A living will is not actually a will at all. Instead, it is a document that allows a person to make known his or her wishes concerning life-prolonging medical treatments. Living wills are also known by a less misleading, though more formal, name: advance directives.
In general, through a living will, declarants specify what medical treatments they do not want applied to them in the event that they face a terminal illness or are in a permanent vegetative state. Living wills only become effective if the declarant’s chances for recovery are very slim.
A living will is most applicable when the declarant’s chances for recovery are near-hopeless. By contrast, a power of attorney would meet the needs of someone who is incapacitated, but whose health is not so dire that a living will would kick into force.

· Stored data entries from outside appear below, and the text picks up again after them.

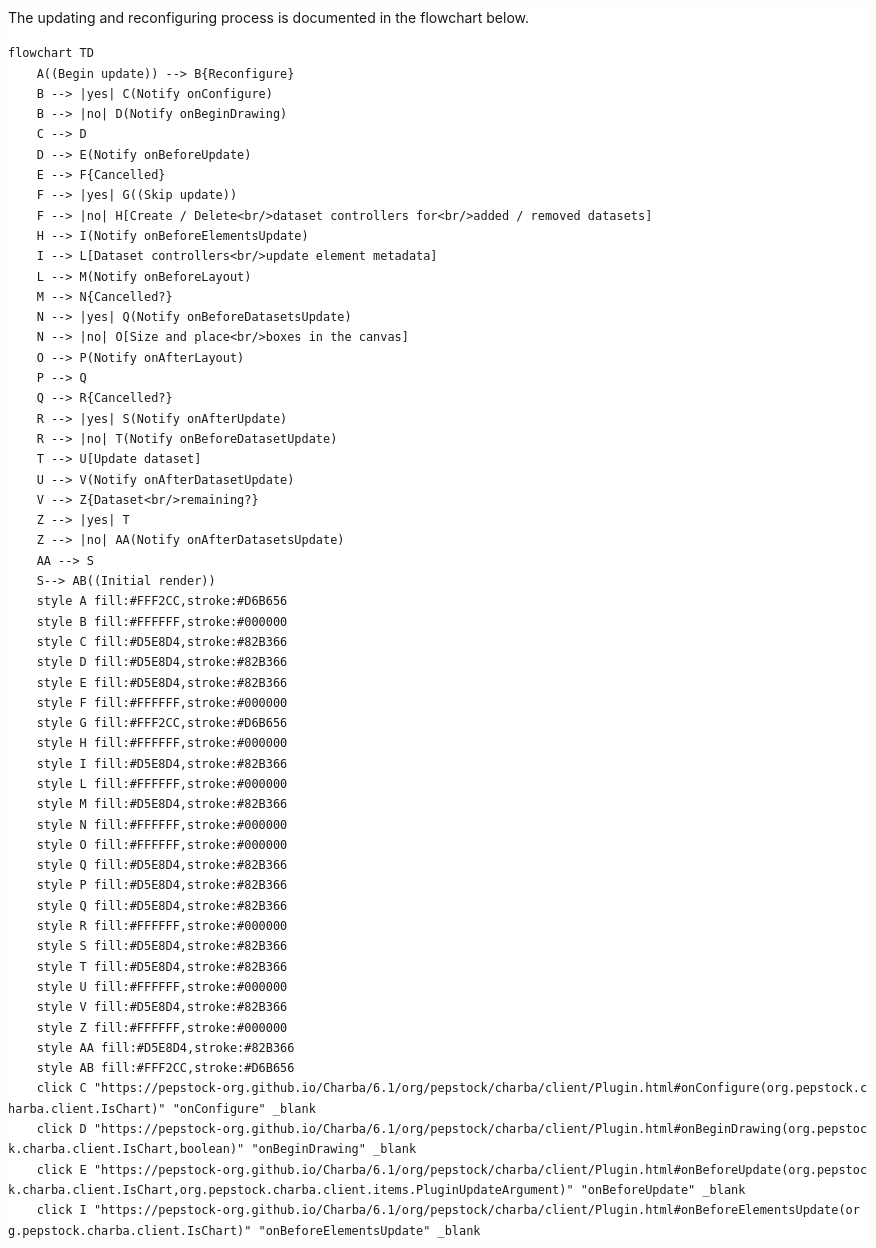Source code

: The updating and reconfiguring process is documented in the flowchart below.

```mermaid
flowchart TD
    A((Begin update)) --> B{Reconfigure}
    B --> |yes| C(Notify onConfigure)
    B --> |no| D(Notify onBeginDrawing)
    C --> D
    D --> E(Notify onBeforeUpdate)
    E --> F{Cancelled}
    F --> |yes| G((Skip update))
    F --> |no| H[Create / Delete<br/>dataset controllers for<br/>added / removed datasets]
    H --> I(Notify onBeforeElementsUpdate)
    I --> L[Dataset controllers<br/>update element metadata]
    L --> M(Notify onBeforeLayout)
    M --> N{Cancelled?}
    N --> |yes| Q(Notify onBeforeDatasetsUpdate)
    N --> |no| O[Size and place<br/>boxes in the canvas]
    O --> P(Notify onAfterLayout)
    P --> Q
    Q --> R{Cancelled?}
    R --> |yes| S(Notify onAfterUpdate)
    R --> |no| T(Notify onBeforeDatasetUpdate)
    T --> U[Update dataset]
    U --> V(Notify onAfterDatasetUpdate)
    V --> Z{Dataset<br/>remaining?}
    Z --> |yes| T
    Z --> |no| AA(Notify onAfterDatasetsUpdate)
    AA --> S
    S--> AB((Initial render))
    style A fill:#FFF2CC,stroke:#D6B656
    style B fill:#FFFFFF,stroke:#000000
    style C fill:#D5E8D4,stroke:#82B366
    style D fill:#D5E8D4,stroke:#82B366
    style E fill:#D5E8D4,stroke:#82B366
    style F fill:#FFFFFF,stroke:#000000
    style G fill:#FFF2CC,stroke:#D6B656
    style H fill:#FFFFFF,stroke:#000000
    style I fill:#D5E8D4,stroke:#82B366
    style L fill:#FFFFFF,stroke:#000000
    style M fill:#D5E8D4,stroke:#82B366
    style N fill:#FFFFFF,stroke:#000000
    style O fill:#FFFFFF,stroke:#000000
    style Q fill:#D5E8D4,stroke:#82B366
    style P fill:#D5E8D4,stroke:#82B366
    style Q fill:#D5E8D4,stroke:#82B366
    style R fill:#FFFFFF,stroke:#000000
    style S fill:#D5E8D4,stroke:#82B366    
    style T fill:#D5E8D4,stroke:#82B366    
    style U fill:#FFFFFF,stroke:#000000
    style V fill:#D5E8D4,stroke:#82B366    
    style Z fill:#FFFFFF,stroke:#000000
    style AA fill:#D5E8D4,stroke:#82B366    
    style AB fill:#FFF2CC,stroke:#D6B656
	click C "https://pepstock-org.github.io/Charba/6.1/org/pepstock/charba/client/Plugin.html#onConfigure(org.pepstock.charba.client.IsChart)" "onConfigure" _blank
	click D "https://pepstock-org.github.io/Charba/6.1/org/pepstock/charba/client/Plugin.html#onBeginDrawing(org.pepstock.charba.client.IsChart,boolean)" "onBeginDrawing" _blank
	click E "https://pepstock-org.github.io/Charba/6.1/org/pepstock/charba/client/Plugin.html#onBeforeUpdate(org.pepstock.charba.client.IsChart,org.pepstock.charba.client.items.PluginUpdateArgument)" "onBeforeUpdate" _blank
	click I "https://pepstock-org.github.io/Charba/6.1/org/pepstock/charba/client/Plugin.html#onBeforeElementsUpdate(org.pepstock.charba.client.IsChart)" "onBeforeElementsUpdate" _blank
```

In the case of incapacitation, the grantor of powers of attorney chooses a trusted person who will be called upon to handle two key matters for them: necessary medical care decisions in the case of a medical power of attorney and necessary financial decisions in the case of a financial power of attorney. The grantee is not actually or usually an attorney, and he or she will not be expected to act as a lawyer. Powers of attorney can be durable, which stay in effect as long as the grantor is unable to handle matters on his or her own, or ordinary, which end if the grantor loses mental capacity.
The requirements for living wills and powers of attorney vary from state to state. An experienced estate-planning lawyer can help a person prepare valid and effective living wills or powers of attorney.